In conclusion, MiniMax M2.5 represents a tipping point in the accessibility of high-tier artificial intelligence. By promising "intelligence too cheap to meter," the Shanghai lab has challenged the status quo of AI economics and technical exclusivity. As developers begin to integrate these low-cost, high-performance models into everything from autonomous coding assistants to complex financial analysis tools, the ripple effects will be felt across every sector of the digital economy. The era of the expensive, elite AI model may be coming to an end, replaced by a landscape of abundant, accessible, and highly efficient machine intelligence that belongs to the many rather than the few. Whether Western incumbents will respond by further cutting prices or by pivoting toward even more specialized, high-margin capabilities remains the defining question for the next phase of the global AI race.

**DATA PROVIDED:**
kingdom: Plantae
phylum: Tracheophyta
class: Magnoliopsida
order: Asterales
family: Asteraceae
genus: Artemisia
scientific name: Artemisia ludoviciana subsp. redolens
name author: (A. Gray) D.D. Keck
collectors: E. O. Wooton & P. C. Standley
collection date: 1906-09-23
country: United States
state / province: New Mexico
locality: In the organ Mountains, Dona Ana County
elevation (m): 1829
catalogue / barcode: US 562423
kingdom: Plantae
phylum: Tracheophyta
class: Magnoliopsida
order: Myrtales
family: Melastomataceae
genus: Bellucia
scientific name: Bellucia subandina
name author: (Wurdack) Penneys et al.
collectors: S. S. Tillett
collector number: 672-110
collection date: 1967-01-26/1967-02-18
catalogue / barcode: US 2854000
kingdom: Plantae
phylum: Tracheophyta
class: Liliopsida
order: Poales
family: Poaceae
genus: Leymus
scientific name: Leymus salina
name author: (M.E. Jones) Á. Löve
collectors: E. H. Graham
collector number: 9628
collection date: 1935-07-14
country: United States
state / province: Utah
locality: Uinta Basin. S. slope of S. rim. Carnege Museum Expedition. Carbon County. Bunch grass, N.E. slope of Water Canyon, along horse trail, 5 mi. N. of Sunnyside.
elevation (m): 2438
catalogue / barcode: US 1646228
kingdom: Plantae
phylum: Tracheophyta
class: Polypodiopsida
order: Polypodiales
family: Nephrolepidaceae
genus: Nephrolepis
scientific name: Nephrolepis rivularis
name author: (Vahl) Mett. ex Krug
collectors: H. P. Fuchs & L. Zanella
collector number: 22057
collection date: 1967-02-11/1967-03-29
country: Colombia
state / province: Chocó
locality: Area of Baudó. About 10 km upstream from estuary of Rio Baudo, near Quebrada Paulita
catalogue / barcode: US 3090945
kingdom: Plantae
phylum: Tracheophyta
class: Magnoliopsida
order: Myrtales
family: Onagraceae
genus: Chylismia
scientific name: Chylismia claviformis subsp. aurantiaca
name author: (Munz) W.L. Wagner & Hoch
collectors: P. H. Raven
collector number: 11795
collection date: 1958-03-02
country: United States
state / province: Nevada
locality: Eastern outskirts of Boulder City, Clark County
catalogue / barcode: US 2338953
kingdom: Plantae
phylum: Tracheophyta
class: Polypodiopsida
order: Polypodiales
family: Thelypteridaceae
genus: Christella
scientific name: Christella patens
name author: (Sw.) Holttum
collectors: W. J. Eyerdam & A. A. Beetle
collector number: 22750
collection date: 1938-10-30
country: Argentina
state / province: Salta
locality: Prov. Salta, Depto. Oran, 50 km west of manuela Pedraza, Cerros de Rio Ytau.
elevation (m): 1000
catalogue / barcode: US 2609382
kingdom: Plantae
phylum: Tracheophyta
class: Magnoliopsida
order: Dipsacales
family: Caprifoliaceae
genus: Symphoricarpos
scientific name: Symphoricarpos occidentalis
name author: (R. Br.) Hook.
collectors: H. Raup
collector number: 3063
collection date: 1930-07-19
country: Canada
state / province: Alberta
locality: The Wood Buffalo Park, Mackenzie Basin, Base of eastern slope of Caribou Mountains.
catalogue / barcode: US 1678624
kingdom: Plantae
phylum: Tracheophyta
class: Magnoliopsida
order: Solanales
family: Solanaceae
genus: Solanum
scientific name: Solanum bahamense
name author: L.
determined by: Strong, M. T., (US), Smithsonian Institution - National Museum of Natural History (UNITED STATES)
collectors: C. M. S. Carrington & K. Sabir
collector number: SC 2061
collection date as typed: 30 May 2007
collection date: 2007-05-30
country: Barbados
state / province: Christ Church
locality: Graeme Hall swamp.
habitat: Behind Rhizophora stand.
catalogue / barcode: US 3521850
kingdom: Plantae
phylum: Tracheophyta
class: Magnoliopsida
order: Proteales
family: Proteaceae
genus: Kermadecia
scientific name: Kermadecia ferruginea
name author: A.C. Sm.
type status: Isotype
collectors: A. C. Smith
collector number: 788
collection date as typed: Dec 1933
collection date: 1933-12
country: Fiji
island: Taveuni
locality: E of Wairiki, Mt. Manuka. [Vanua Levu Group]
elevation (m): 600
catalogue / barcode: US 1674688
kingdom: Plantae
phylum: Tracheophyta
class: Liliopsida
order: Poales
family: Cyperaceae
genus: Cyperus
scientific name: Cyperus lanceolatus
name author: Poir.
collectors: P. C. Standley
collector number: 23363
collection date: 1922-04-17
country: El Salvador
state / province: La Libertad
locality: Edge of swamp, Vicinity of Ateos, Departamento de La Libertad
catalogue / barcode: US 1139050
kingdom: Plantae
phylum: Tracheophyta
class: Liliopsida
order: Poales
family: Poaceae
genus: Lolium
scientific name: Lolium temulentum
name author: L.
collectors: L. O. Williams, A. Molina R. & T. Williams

**EXERCISE REQUIREMENTS:** Copy out the part of the MiniMax M2.5 passage that opens with the words containing "In conclusion, MiniMax" and closes with "global AI race.". The items aren't needed for anything here.

**RESULT OF THE TASK:**
In conclusion, MiniMax M2.5 represents a tipping point in the accessibility of high-tier artificial intelligence. By promising "intelligence too cheap to meter," the Shanghai lab has challenged the status quo of AI economics and technical exclusivity. As developers begin to integrate these low-cost, high-performance models into everything from autonomous coding assistants to complex financial analysis tools, the ripple effects will be felt across every sector of the digital economy. The era of the expensive, elite AI model may be coming to an end, replaced by a landscape of abundant, accessible, and highly efficient machine intelligence that belongs to the many rather than the few. Whether Western incumbents will respond by further cutting prices or by pivoting toward even more specialized, high-margin capabilities remains the defining question for the next phase of the global AI race.